The entries that follow must be written out exactly, without any of the pictures they contain.

====

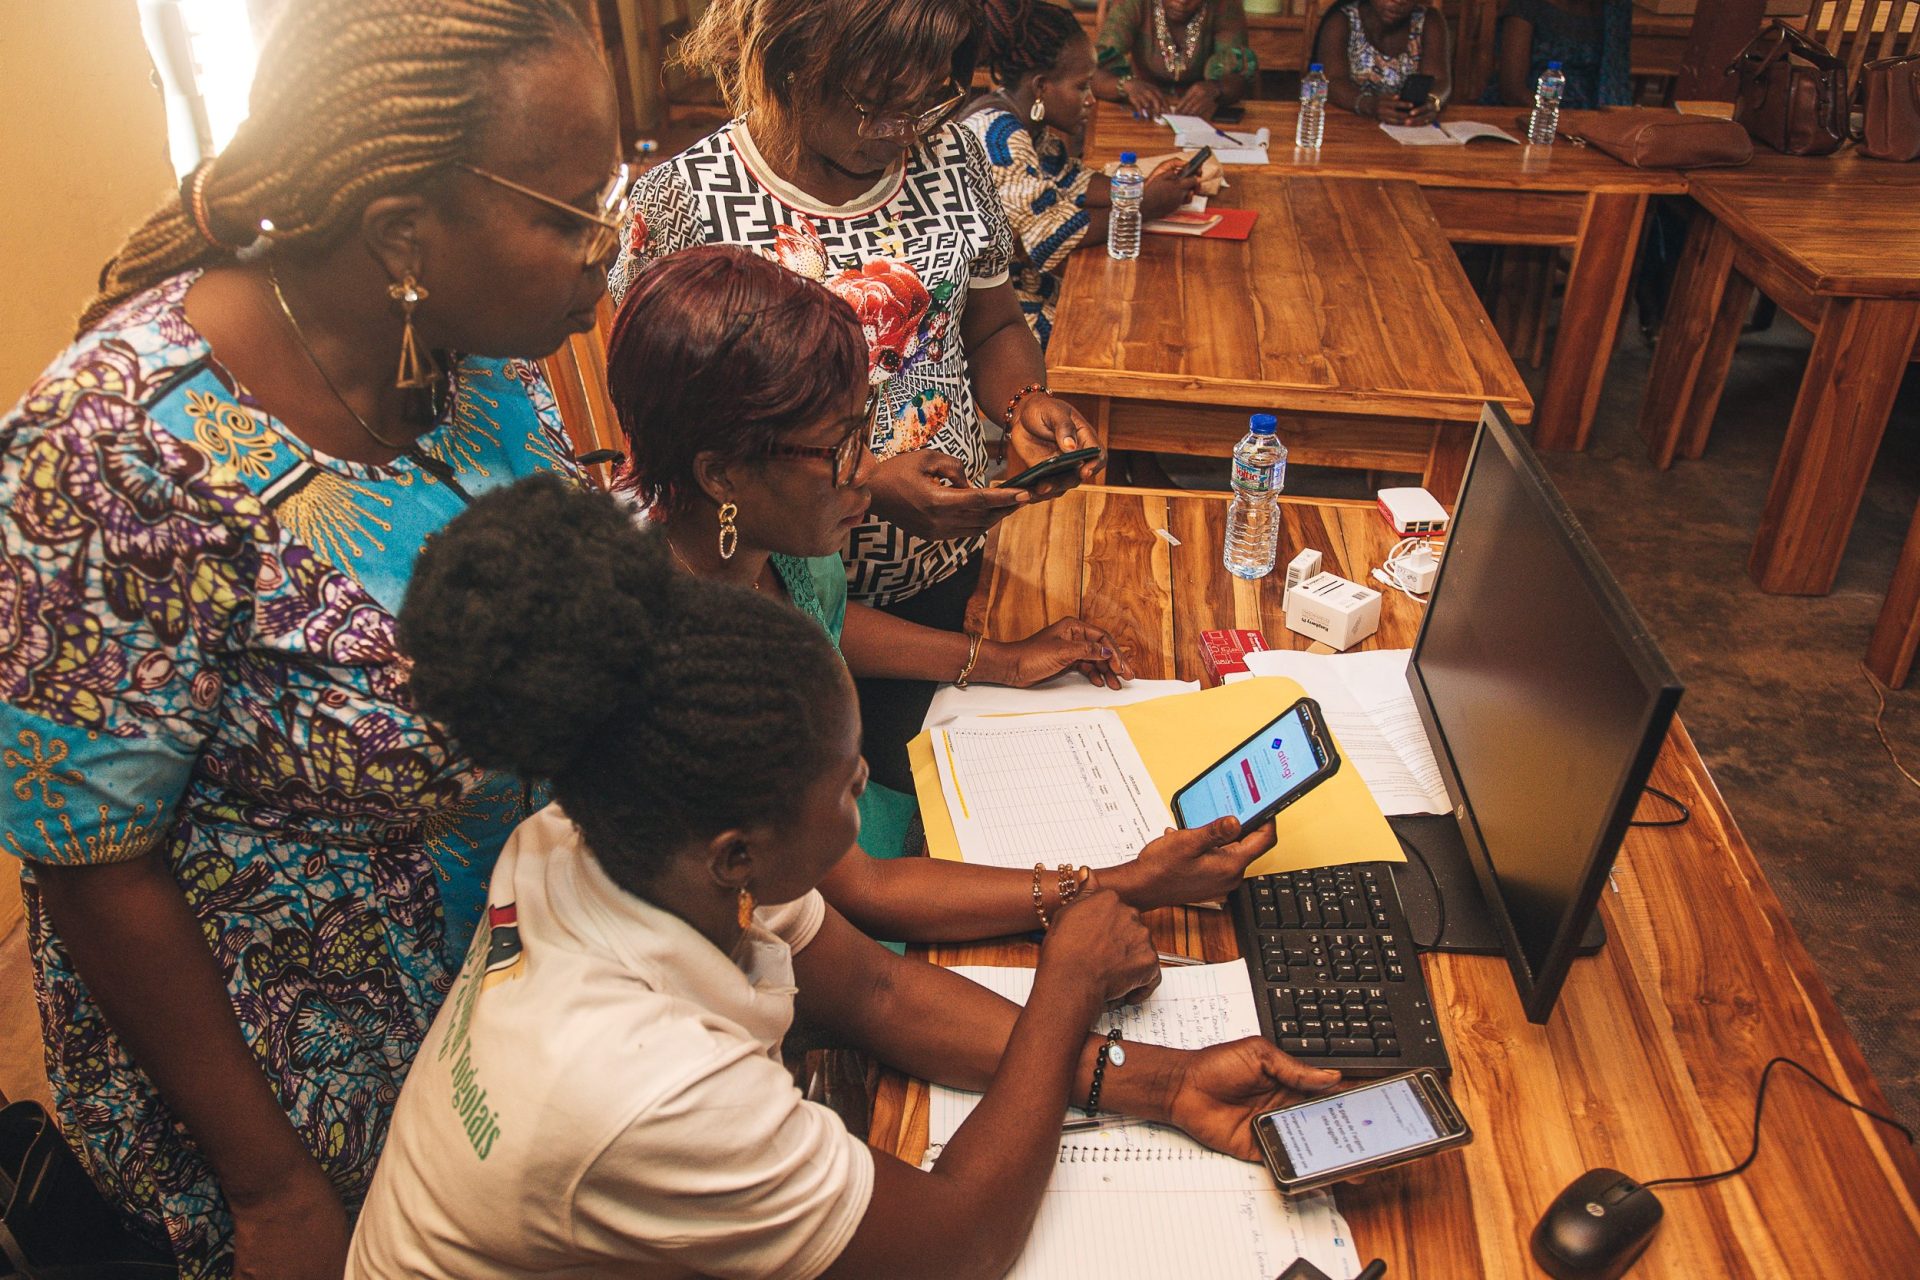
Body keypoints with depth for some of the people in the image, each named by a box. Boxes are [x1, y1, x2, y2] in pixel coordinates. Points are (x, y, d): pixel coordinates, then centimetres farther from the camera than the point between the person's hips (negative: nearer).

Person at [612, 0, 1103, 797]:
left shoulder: (948, 152, -2)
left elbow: (993, 324, 9)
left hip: (947, 556, 4)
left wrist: (1025, 404, -13)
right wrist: (861, 486, -29)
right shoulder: (686, 202, -17)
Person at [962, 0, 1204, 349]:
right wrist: (1144, 206, -17)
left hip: (1032, 278, 9)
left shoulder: (1029, 120, 5)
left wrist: (1140, 189, -3)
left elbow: (1068, 181, 12)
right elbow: (1049, 235, -26)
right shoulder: (997, 134, -24)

====

> [ANSWER SPACE]:
Body keypoints with depth for some of the people in the image, each named by a box. Boxes are [x1, y1, x2, y2] in pixel coordinates. Points are (x, y, d): pixel coordinates, then centimetres farther from the camera than the point between the person's hips (negative: nearer).

Person at [612, 0, 1103, 797]:
left shoulder: (948, 152, -2)
left elbow: (993, 324, 9)
left hip: (947, 556, 4)
left wrist: (1025, 404, -13)
right wrist: (861, 486, -29)
right shoulder: (686, 202, -17)
Person at [962, 0, 1204, 349]:
right wrist: (1144, 206, -17)
left hip: (1032, 278, 9)
left shoulder: (1029, 120, 5)
left wrist: (1140, 189, -3)
left elbow: (1068, 181, 12)
right elbow: (1049, 235, -26)
right shoulder: (997, 134, -24)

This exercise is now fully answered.